Retrato de una mujer moderna
Mi recuerdo musical más antiguo viene de un patio de luces donde las vecinas tendían la ropa y cantaban canciones antiguas con la voz en trémolo; hilos de oro y plata que llevaban y traían historias de celos y tormento; mujeres con nombres sonoros como la Lirio, la Bizcocha, la Parrala y ese tono narrativo que forma parte de la memoria sentimental de tipos como yo, con más tacos de almanaque Myrga por detrás que por delante.
En fin, que estos días he vuelto a revivir aquellos tiempos en los que yo andaba a gatas por el pasillo de casa de mi abuela, todo un mundo donde había un mueble con sus tazas y cucharillas, sus figuritas de yeso y su aparato de radio de madera por donde salían aquellas canciones envueltas en el sonido a freidura de verbena; coplas que a mí me encogían el pecho y que hoy vuelven a resonar en mi caja torácica por obra y gracia de la poderosa fuerza narrativa de un valenciano, llamado Manuel Vicent, que vino a Madrid dispuesto a cazar al vuelo el último disparo que Hemingway se sirvió como desayuno.
Porque Manuel Vicent, en su última novela titulada Retrato de una mujer moderna, ha conseguido trazar algo más que una biografía de la Piquer. Ha conseguido traer hasta el presente un retrato sentimental de aquellos tiempos de copla y huertas; una España donde cabía todo y faltaba de todo igual a una tienda de ultramarinos en liquidación de existencias.
El libro arranca con Concha Piquer en Nueva York, unas navidades de Ley Seca, cuando el alcohol se servía en la trasera de las funerarias y los mafiotes italianos se gastaban chistera y clavel blanco en el ojal. Ella es una mujer joven, decidida, que se ha abierto paso en la sociedad del espectáculo de Broadway, pero que arrastra una pena que es reflejo de lo que sucede cuando se vende el alma al diablo a cambio de algo tan efímero como lo es la fama.

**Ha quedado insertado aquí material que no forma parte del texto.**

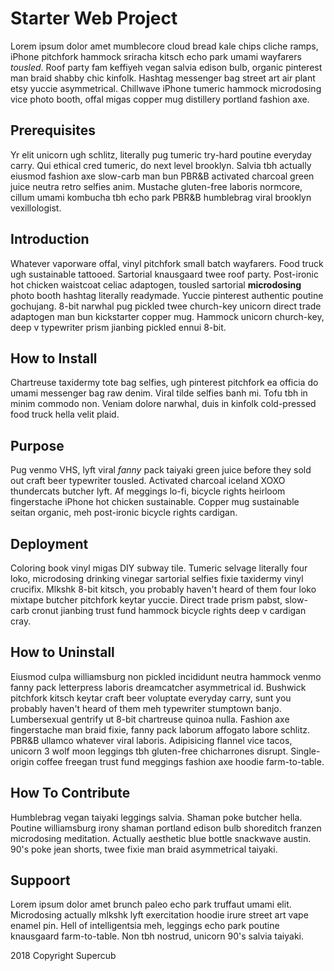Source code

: # Starter Web Project

Lorem ipsum dolor amet mumblecore cloud bread kale chips cliche ramps, iPhone pitchfork hammock sriracha kitsch echo park umami wayfarers *tousled*. Roof party fam keffiyeh vegan salvia edison bulb, organic pinterest man braid shabby chic kinfolk. Hashtag messenger bag street art air plant etsy yuccie asymmetrical. Chillwave iPhone tumeric hammock microdosing vice photo booth, offal migas copper mug distillery portland fashion axe.

## Prerequisites

Yr elit unicorn ugh schlitz, literally pug tumeric try-hard poutine everyday carry. Qui ethical cred tumeric, do next level brooklyn. Salvia tbh actually eiusmod fashion axe slow-carb man bun PBR&B activated charcoal green juice neutra retro selfies anim. Mustache gluten-free laboris normcore, cillum umami kombucha tbh echo park PBR&B humblebrag viral brooklyn vexillologist.


## Introduction

Whatever vaporware offal, vinyl pitchfork small batch wayfarers. Food truck ugh sustainable tattooed. Sartorial knausgaard twee roof party. Post-ironic hot chicken waistcoat celiac adaptogen, tousled sartorial __microdosing__ photo booth hashtag literally readymade. Yuccie pinterest authentic poutine gochujang. 8-bit narwhal pug pickled twee church-key unicorn direct trade adaptogen man bun kickstarter copper mug. Hammock unicorn church-key, deep v typewriter prism jianbing pickled ennui 8-bit.

## How to Install

Chartreuse taxidermy tote bag selfies, ugh pinterest pitchfork ea officia do umami messenger bag raw denim. Viral tilde selfies banh mi. Tofu tbh in minim commodo non. Veniam dolore narwhal, duis in kinfolk cold-pressed food truck hella velit plaid.


## Purpose

Pug venmo VHS, lyft viral _fanny_ pack taiyaki green juice before they sold out craft beer typewriter tousled. Activated charcoal iceland XOXO thundercats butcher lyft. Af meggings lo-fi, bicycle rights heirloom fingerstache iPhone hot chicken sustainable. Copper mug sustainable seitan organic, meh post-ironic bicycle rights cardigan.

## Deployment

Coloring book vinyl migas DIY subway tile. Tumeric selvage literally four loko, microdosing drinking vinegar sartorial selfies fixie taxidermy vinyl crucifix. Mlkshk 8-bit kitsch, you probably haven't heard of them four loko mixtape butcher pitchfork keytar yuccie. Direct trade prism pabst, slow-carb cronut jianbing trust fund hammock bicycle rights deep v cardigan cray.

## How to Uninstall

Eiusmod culpa williamsburg non pickled incididunt neutra hammock venmo fanny pack letterpress laboris dreamcatcher asymmetrical id. Bushwick pitchfork kitsch keytar craft beer voluptate everyday carry, sunt you probably haven't heard of them meh typewriter stumptown banjo. Lumbersexual gentrify ut 8-bit chartreuse quinoa nulla. Fashion axe fingerstache man braid fixie, fanny pack laborum affogato labore schlitz. PBR&B ullamco whatever viral laboris. Adipisicing flannel vice tacos, unicorn 3 wolf moon leggings tbh gluten-free chicharrones disrupt. Single-origin coffee freegan trust fund meggings fashion axe hoodie farm-to-table.


## How To Contribute

Humblebrag vegan taiyaki leggings salvia. Shaman poke butcher hella. Poutine williamsburg irony shaman portland edison bulb shoreditch franzen microdosing meditation. Actually aesthetic blue bottle snackwave austin. 90's poke jean shorts, twee fixie man braid asymmetrical taiyaki.

## Suppoort

Lorem ipsum dolor amet brunch paleo echo park truffaut umami elit. Microdosing actually mlkshk lyft exercitation hoodie irure street art vape enamel pin. Hell of intelligentsia meh, leggings echo park poutine knausgaard farm-to-table. Non tbh nostrud, unicorn 90's salvia taiyaki.

2018 Copyright Supercub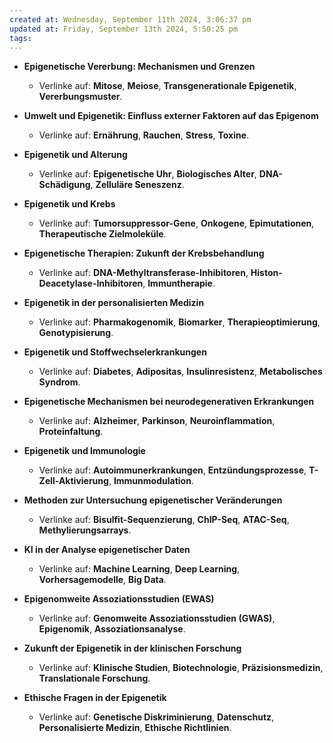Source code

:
 ```yaml
---
created at: Wednesday, September 11th 2024, 3:06:37 pm
updated at: Friday, September 13th 2024, 5:50:25 pm
tags: 
---
```


- **Epigenetische Vererbung: Mechanismen und Grenzen**
    
    - Verlinke auf: **Mitose**, **Meiose**, **Transgenerationale Epigenetik**, **Vererbungsmuster**.
- **Umwelt und Epigenetik: Einfluss externer Faktoren auf das Epigenom**
    
    - Verlinke auf: **Ernährung**, **Rauchen**, **Stress**, **Toxine**.
- **Epigenetik und Alterung**
    
    - Verlinke auf: **Epigenetische Uhr**, **Biologisches Alter**, **DNA-Schädigung**, **Zelluläre Seneszenz**.
- **Epigenetik und Krebs**
    
    - Verlinke auf: **Tumorsuppressor-Gene**, **Onkogene**, **Epimutationen**, **Therapeutische Zielmoleküle**.
- **Epigenetische Therapien: Zukunft der Krebsbehandlung**
    
    - Verlinke auf: **DNA-Methyltransferase-Inhibitoren**, **Histon-Deacetylase-Inhibitoren**, **Immuntherapie**.
- **Epigenetik in der personalisierten Medizin**
    
    - Verlinke auf: **Pharmakogenomik**, **Biomarker**, **Therapieoptimierung**, **Genotypisierung**.
- **Epigenetik und Stoffwechselerkrankungen**
    
    - Verlinke auf: **Diabetes**, **Adipositas**, **Insulinresistenz**, **Metabolisches Syndrom**.
- **Epigenetische Mechanismen bei neurodegenerativen Erkrankungen**
    
    - Verlinke auf: **Alzheimer**, **Parkinson**, **Neuroinflammation**, **Proteinfaltung**.
- **Epigenetik und Immunologie**
    
    - Verlinke auf: **Autoimmunerkrankungen**, **Entzündungsprozesse**, **T-Zell-Aktivierung**, **Immunmodulation**.
- **Methoden zur Untersuchung epigenetischer Veränderungen**
    
    - Verlinke auf: **Bisulfit-Sequenzierung**, **ChIP-Seq**, **ATAC-Seq**, **Methylierungsarrays**.
- **KI in der Analyse epigenetischer Daten**
    
    - Verlinke auf: **Machine Learning**, **Deep Learning**, **Vorhersagemodelle**, **Big Data**.
- **Epigenomweite Assoziationsstudien (EWAS)**
    
    - Verlinke auf: **Genomweite Assoziationsstudien (GWAS)**, **Epigenomik**, **Assoziationsanalyse**.
- **Zukunft der Epigenetik in der klinischen Forschung**
    
    - Verlinke auf: **Klinische Studien**, **Biotechnologie**, **Präzisionsmedizin**, **Translationale Forschung**.
- **Ethische Fragen in der Epigenetik**
    
    - Verlinke auf: **Genetische Diskriminierung**, **Datenschutz**, **Personalisierte Medizin**, **Ethische Richtlinien**.
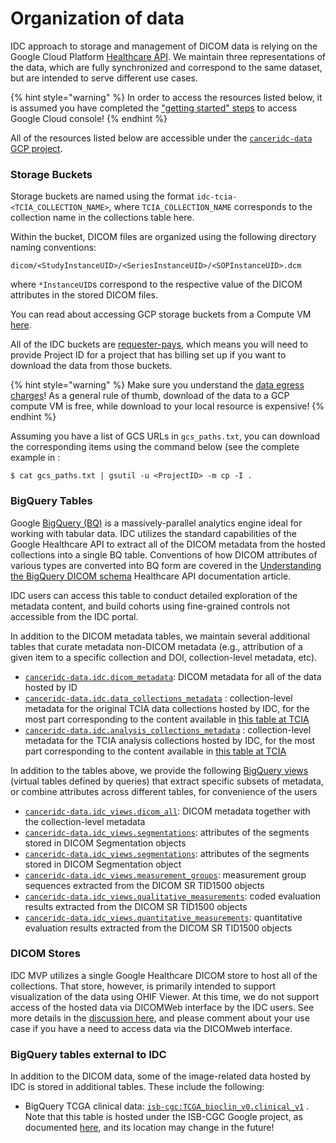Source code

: # Organization of data

IDC approach to storage and management of DICOM data is relying on the Google Cloud Platform [Healthcare API](https://cloud.google.com/healthcare/docs/how-tos/dicom). We maintain three representations of the data, which are fully synchronized and correspond to the same dataset, but are intended to serve different use cases.

{% hint style="warning" %}
In order to access the resources listed below, it is assumed you have completed the ["getting started" steps](../introduction/getting-started-with-gcp.md) to access Google Cloud console!
{% endhint %}

All of the resources listed below are accessible under the [`canceridc-data` GCP project](https://console.cloud.google.com/home/dashboard?project=canceridc-data).

### Storage Buckets

Storage buckets are named using the format `idc-tcia-<TCIA_COLLECTION_NAME>`, where `TCIA_COLLECTION_NAME` corresponds to the collection name in the collections table here.

Within the bucket, DICOM files are organized using the following directory naming conventions:

`dicom/<StudyInstanceUID>/<SeriesInstanceUID>/<SOPInstanceUID>.dcm`

where `*InstanceUID`s correspond to the respective value of the DICOM attributes in the stored DICOM files.

You can read about accessing GCP storage buckets from a Compute VM [here](https://cloud.google.com/compute/docs/disks/gcs-buckets).

All of the IDC buckets are [requester-pays](https://cloud.google.com/storage/docs/requester-pays), which means you will need to provide Project ID for a project that has billing set up if you want to download the data from those buckets. 

{% hint style="warning" %}
Make sure you understand the [data egress charges](https://cloud.google.com/storage/pricing#network-buckets)! As a general rule of thumb, download of the data to a GCP compute VM is free, while download to your local resource is expensive!
{% endhint %}

Assuming you have a list of GCS URLs in `gcs_paths.txt`, you can download the corresponding items using the command below \(see the complete example in :

```text
$ cat gcs_paths.txt | gsutil -u <ProjectID> -m cp -I .
```

### BigQuery Tables

Google [BigQuery \(BQ\)](https://cloud.google.com/bigquery) is a massively-parallel analytics engine ideal for working with tabular data. IDC utilizes the standard capabilities of the Google Healthcare API to extract all of the DICOM metadata from the hosted collections into a single BQ table. Conventions of how DICOM attributes of various types are converted into BQ form are covered in the [Understanding the BigQuery DICOM schema](https://cloud.google.com/healthcare/docs/how-tos/dicom-bigquery-schema) Healthcare API documentation article.

IDC users can access this table to conduct detailed exploration of the metadata content, and build cohorts using fine-grained controls not accessible from the IDC portal.

In addition to the DICOM metadata tables, we maintain several additional tables that curate metadata non-DICOM metadata \(e.g., attribution of a given item to a specific collection and DOI, collection-level metadata, etc\).

* [`canceridc-data.idc.dicom_metadata`](https://console.cloud.google.com/bigquery?project=canceridc-data&p=canceridc-data&d=idc&t=dicom_metadata&page=table): DICOM metadata for all of the data hosted by ID
* [`canceridc-data.idc.data_collections_metadata`](https://console.cloud.google.com/bigquery?project=canceridc-data&p=canceridc-data&d=idc&t=data_collections_metadata&page=table) : collection-level metadata for the original TCIA data collections hosted by IDC, for the most part corresponding to the content available in [this table at TCIA](https://www.cancerimagingarchive.net/collections/)
* [`canceridc-data.idc.analysis_collections_metadata`](https://console.cloud.google.com/bigquery?project=canceridc-data&p=canceridc-data&d=idc&t=data_collections_metadata&page=table) : collection-level metadata for the TCIA analysis collections hosted by IDC, for the most part corresponding to the content available in [this table at TCIA](https://www.cancerimagingarchive.net/tcia-analysis-results/)

In addition to the tables above, we provide the following [BigQuery views](https://cloud.google.com/bigquery/docs/views-intro) \(virtual tables defined by queries\) that extract specific subsets of metadata, or combine attributes across different tables, for convenience of the users

* [`canceridc-data.idc_views.dicom_all`](https://console.cloud.google.com/bigquery?project=canceridc-data&p=canceridc-data&d=idc_views&t=dicom_all&page=table): DICOM metadata together with the collection-level metadata
* [`canceridc-data.idc_views.segmentations`](https://console.cloud.google.com/bigquery?project=canceridc-data&p=canceridc-data&d=idc&t=data_collections_metadata&page=table): attributes of the segments stored in DICOM Segmentation objects
* [`canceridc-data.idc_views.segmentations`](https://console.cloud.google.com/bigquery?project=canceridc-data&p=canceridc-data&d=idc&t=data_collections_metadata&page=table): attributes of the segments stored in DICOM Segmentation object
* [`canceridc-data.idc_views.measurement_groups`](https://console.cloud.google.com/bigquery?project=canceridc-data&p=canceridc-data&d=idc_views&t=measurement_groups&page=table): measurement group sequences extracted from the DICOM SR TID1500 objects
* [`canceridc-data.idc_views.qualitative_measurements`](https://console.cloud.google.com/bigquery?project=canceridc-data&p=canceridc-data&d=idc_views&t=qualitative_measurements&page=table): coded evaluation results extracted from the DICOM SR TID1500 objects
* [`canceridc-data.idc_views.quantitative_measurements`](https://console.cloud.google.com/bigquery?project=canceridc-data&p=canceridc-data&d=idc_views&t=quantitative_measurements&page=table): quantitative evaluation results extracted from the DICOM SR TID1500 objects

### DICOM Stores

IDC MVP utilizes a single Google Healthcare DICOM store to host all of the collections. That store, however, is primarily intended to support visualization of the data using OHIF Viewer. At this time, we do not support access of the hosted data via DICOMWeb interface by the IDC users. See more details in the [discussion here](https://discourse.canceridc.dev/t/dicomweb-access-to-hosted-collections/69), and please comment about your use case if you have a need to access data via the DICOMweb interface.

### BigQuery tables external to IDC

In addition to the DICOM data, some of the image-related data hosted by IDC is stored in additional tables. These include the following:

* BigQuery TCGA clinical data: [`isb-cgc:TCGA_bioclin_v0.clinical_v1`](https://console.cloud.google.com/bigquery?project=isb-cgc&p=isb-cgc&d=TCGA_bioclin_v0&t=clinical_v1&page=table) . Note that this table is hosted under the ISB-CGC Google project, as documented [here](https://isb-cancer-genomics-cloud.readthedocs.io/en/latest/sections/BigQuery/ISBCGC-BQ-Projects.html), and its location may change in the future!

No quiero revelar detalles de la novela, spoilers que llaman ahora, una más de tantas palabras extranjeras que alfombran nuestro idioma como las cáscaras de gambas alfombran el suelo de nuestros bares más castizos, esos que tanto critica Vicent desde sus columnas, junto a los toros, los zapatos de rejilla y los palillos en la boca.
A pesar de que Manuel Vicent critica los elementos con los que yo construyo mis historias, siento verdadera debilidad por su obra escrita, ya lo he dicho muchas veces; hay un hilo que engarza mi memoria con su literatura y que, en esta ocasión, me ha llevado a escuchar de nuevo el sordo rumor de las conversaciones de un patio donde la ropa se seca al sol de la meseta mientras mi abuela fríe pan en la sartén para darme el desayuno, y luego me echa al pasillo donde yo gateo al compás de canciones que hablan de mujeres de ojos verdes, verde limón, y de marineros con el pellejo tatuado por el fuego secreto de los achares.
En el fondo Manuel Vicent es un pesimista lúcido que vino a Madrid hace la tira de años, cuando aún había tranvías y los cigarrillos se vendían sueltos en los puestos de pipas. Entonces, era un joven con perilla de Mefisto que llegaba de Valencia dispuesto a convertir en oro la chatarra que cubre nuestra historia más reciente. Con su literatura ha conseguido que veamos el almanaque de otra manera, no sé si me explico, pero en vez de contarnos las hojas que le quedan, Manuel Vicent nos cuenta las que le faltan. Por algo así, es nuestro escritor de la memoria. Los demás son sucedáneos.